(Records from a collection)
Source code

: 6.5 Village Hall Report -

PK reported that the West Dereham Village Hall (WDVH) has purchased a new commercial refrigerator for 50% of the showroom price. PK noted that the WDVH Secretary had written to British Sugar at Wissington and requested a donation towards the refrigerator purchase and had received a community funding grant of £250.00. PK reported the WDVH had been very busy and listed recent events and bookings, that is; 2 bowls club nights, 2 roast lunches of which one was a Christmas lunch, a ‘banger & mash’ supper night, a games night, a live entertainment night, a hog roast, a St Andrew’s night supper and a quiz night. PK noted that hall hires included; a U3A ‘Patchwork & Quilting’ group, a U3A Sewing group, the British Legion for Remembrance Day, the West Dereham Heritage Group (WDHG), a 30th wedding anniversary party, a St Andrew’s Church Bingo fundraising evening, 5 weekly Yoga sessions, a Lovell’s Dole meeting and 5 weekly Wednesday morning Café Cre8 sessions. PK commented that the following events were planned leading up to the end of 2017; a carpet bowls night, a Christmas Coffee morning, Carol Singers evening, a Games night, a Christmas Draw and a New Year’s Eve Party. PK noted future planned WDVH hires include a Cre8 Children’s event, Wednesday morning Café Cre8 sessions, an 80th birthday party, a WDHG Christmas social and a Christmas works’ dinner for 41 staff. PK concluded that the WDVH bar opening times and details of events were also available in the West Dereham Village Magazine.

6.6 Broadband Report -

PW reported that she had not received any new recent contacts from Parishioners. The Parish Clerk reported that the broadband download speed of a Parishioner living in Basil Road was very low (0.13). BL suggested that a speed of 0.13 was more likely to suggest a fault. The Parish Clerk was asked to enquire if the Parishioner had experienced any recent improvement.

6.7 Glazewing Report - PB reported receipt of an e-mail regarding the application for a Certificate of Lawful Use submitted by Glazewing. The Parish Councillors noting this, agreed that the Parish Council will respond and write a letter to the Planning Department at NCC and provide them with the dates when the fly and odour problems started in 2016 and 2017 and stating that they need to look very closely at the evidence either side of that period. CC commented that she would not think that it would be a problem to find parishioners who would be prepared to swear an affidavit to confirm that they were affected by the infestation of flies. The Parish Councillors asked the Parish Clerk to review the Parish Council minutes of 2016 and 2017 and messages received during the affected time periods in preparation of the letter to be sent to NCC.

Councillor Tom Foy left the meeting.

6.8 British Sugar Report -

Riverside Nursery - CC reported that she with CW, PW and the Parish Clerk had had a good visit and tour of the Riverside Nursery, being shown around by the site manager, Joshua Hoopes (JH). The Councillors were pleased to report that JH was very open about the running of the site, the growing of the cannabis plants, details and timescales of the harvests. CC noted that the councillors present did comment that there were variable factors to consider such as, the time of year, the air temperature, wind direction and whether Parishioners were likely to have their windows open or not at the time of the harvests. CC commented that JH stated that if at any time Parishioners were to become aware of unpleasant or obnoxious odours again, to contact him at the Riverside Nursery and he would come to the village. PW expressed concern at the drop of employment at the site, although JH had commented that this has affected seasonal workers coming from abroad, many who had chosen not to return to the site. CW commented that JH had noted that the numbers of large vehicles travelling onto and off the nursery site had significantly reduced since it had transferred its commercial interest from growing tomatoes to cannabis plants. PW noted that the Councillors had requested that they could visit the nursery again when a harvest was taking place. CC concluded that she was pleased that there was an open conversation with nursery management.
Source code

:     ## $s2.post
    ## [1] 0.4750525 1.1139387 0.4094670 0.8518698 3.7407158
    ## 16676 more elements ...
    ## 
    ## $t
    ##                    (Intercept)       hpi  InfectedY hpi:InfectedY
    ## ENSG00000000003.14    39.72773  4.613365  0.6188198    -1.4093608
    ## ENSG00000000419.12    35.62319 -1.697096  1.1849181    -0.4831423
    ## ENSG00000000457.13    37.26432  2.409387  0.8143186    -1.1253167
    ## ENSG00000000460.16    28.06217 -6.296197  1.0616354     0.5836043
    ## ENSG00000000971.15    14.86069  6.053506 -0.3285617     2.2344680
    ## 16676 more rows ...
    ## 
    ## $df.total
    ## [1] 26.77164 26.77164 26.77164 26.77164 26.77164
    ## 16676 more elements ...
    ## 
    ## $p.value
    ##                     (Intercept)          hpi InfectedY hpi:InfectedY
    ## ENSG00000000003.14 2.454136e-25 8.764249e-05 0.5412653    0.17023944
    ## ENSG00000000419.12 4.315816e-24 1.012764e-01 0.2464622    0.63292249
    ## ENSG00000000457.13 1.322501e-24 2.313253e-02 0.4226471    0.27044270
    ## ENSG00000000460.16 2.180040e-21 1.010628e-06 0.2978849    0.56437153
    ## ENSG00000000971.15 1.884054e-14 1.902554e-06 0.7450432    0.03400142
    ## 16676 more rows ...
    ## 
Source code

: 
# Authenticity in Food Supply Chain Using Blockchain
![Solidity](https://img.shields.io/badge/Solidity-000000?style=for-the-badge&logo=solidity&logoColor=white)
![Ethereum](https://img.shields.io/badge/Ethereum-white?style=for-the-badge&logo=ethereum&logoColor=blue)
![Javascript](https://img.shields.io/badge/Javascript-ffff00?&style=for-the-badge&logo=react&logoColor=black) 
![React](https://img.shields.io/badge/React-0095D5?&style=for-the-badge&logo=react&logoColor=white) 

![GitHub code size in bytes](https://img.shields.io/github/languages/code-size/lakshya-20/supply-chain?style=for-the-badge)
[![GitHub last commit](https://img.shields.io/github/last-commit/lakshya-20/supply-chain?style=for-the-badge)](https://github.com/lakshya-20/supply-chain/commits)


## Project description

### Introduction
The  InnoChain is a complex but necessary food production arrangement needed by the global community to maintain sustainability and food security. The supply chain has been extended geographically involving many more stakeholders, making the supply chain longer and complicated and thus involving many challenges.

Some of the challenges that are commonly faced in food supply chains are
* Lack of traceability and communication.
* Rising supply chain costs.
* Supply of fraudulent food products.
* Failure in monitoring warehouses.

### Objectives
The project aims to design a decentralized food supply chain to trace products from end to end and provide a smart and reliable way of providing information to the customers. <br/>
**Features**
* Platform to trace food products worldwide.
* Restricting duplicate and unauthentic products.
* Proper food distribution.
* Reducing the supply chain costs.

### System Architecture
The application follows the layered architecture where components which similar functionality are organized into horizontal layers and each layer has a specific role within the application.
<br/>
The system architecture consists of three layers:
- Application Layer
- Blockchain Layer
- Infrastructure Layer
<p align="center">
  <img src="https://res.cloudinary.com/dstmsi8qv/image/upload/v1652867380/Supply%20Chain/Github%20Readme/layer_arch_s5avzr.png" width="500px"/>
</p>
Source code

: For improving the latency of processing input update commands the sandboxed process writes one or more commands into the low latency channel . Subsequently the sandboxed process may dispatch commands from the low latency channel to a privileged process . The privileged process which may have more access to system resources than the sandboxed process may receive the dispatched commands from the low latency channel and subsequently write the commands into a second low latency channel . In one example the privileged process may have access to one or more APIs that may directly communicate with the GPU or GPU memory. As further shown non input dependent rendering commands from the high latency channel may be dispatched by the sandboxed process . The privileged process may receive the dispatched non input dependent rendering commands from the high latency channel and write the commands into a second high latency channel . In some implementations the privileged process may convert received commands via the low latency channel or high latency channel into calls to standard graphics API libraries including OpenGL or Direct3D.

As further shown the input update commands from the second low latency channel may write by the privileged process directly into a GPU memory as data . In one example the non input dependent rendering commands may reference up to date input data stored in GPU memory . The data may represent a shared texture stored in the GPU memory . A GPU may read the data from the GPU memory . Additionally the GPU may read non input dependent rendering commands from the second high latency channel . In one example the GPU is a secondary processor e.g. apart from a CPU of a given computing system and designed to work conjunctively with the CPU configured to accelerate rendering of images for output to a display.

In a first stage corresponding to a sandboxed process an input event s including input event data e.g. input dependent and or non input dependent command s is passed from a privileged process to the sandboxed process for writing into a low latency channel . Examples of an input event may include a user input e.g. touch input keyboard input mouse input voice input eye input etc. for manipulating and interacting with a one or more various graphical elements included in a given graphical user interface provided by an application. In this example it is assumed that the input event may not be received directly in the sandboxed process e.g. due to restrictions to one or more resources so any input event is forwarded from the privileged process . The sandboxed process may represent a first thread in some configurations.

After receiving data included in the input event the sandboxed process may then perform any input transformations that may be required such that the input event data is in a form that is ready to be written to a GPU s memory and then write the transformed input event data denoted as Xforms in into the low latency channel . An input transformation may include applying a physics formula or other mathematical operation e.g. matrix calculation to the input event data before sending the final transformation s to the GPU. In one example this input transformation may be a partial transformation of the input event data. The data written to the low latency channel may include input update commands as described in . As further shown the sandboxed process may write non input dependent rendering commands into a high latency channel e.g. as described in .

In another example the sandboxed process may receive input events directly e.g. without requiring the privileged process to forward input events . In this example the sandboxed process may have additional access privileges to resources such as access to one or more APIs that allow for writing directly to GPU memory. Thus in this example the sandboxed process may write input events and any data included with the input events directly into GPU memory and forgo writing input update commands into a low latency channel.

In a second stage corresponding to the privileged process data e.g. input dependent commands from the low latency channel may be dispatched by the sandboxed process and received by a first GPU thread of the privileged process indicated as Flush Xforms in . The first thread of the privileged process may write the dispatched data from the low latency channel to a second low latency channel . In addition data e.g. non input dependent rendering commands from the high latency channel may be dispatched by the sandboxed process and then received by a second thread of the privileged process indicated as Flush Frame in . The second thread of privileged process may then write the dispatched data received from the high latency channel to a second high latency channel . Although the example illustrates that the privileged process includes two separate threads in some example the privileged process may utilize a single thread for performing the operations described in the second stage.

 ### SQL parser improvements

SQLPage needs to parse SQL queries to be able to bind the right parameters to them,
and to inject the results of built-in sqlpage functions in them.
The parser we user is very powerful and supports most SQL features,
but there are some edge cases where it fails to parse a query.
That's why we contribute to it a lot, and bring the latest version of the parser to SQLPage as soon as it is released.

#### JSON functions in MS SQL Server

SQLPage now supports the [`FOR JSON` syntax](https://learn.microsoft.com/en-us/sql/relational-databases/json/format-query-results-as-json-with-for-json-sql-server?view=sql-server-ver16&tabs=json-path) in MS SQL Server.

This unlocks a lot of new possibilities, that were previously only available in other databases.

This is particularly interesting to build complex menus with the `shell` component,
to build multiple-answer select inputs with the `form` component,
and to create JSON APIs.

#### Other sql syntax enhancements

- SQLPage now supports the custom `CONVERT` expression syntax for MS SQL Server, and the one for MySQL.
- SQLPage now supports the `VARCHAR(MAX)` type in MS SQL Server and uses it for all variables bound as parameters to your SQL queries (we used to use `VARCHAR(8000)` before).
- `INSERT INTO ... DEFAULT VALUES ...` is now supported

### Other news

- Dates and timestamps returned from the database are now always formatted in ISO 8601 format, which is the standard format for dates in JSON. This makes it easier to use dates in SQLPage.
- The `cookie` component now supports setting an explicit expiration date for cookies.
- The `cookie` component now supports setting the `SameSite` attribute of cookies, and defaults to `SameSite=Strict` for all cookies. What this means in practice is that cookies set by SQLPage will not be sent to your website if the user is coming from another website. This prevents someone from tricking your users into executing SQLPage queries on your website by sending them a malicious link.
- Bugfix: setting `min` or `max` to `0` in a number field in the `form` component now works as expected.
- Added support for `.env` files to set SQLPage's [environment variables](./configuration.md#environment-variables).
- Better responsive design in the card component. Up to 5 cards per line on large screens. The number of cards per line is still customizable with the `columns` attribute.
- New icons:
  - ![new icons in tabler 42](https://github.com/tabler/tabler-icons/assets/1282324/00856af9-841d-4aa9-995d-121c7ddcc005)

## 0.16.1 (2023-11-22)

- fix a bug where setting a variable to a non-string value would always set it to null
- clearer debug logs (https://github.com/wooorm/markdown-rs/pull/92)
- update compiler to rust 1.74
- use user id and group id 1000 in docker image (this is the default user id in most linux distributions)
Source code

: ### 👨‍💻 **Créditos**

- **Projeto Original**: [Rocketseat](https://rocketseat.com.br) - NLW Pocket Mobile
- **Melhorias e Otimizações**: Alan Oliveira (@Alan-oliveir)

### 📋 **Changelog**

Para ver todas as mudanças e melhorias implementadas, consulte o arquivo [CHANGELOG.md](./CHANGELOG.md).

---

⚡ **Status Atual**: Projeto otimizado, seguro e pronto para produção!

→ EXERCISE OBJECTIVE
Retype the records from the line containing "Councillor Tom Foy left the meeting." through the line containing "6.8 British Sugar", including both of those lines.

→ EXERCISE SOLUTION
Councillor Tom Foy left the meeting.

6.8 British Sugar Report -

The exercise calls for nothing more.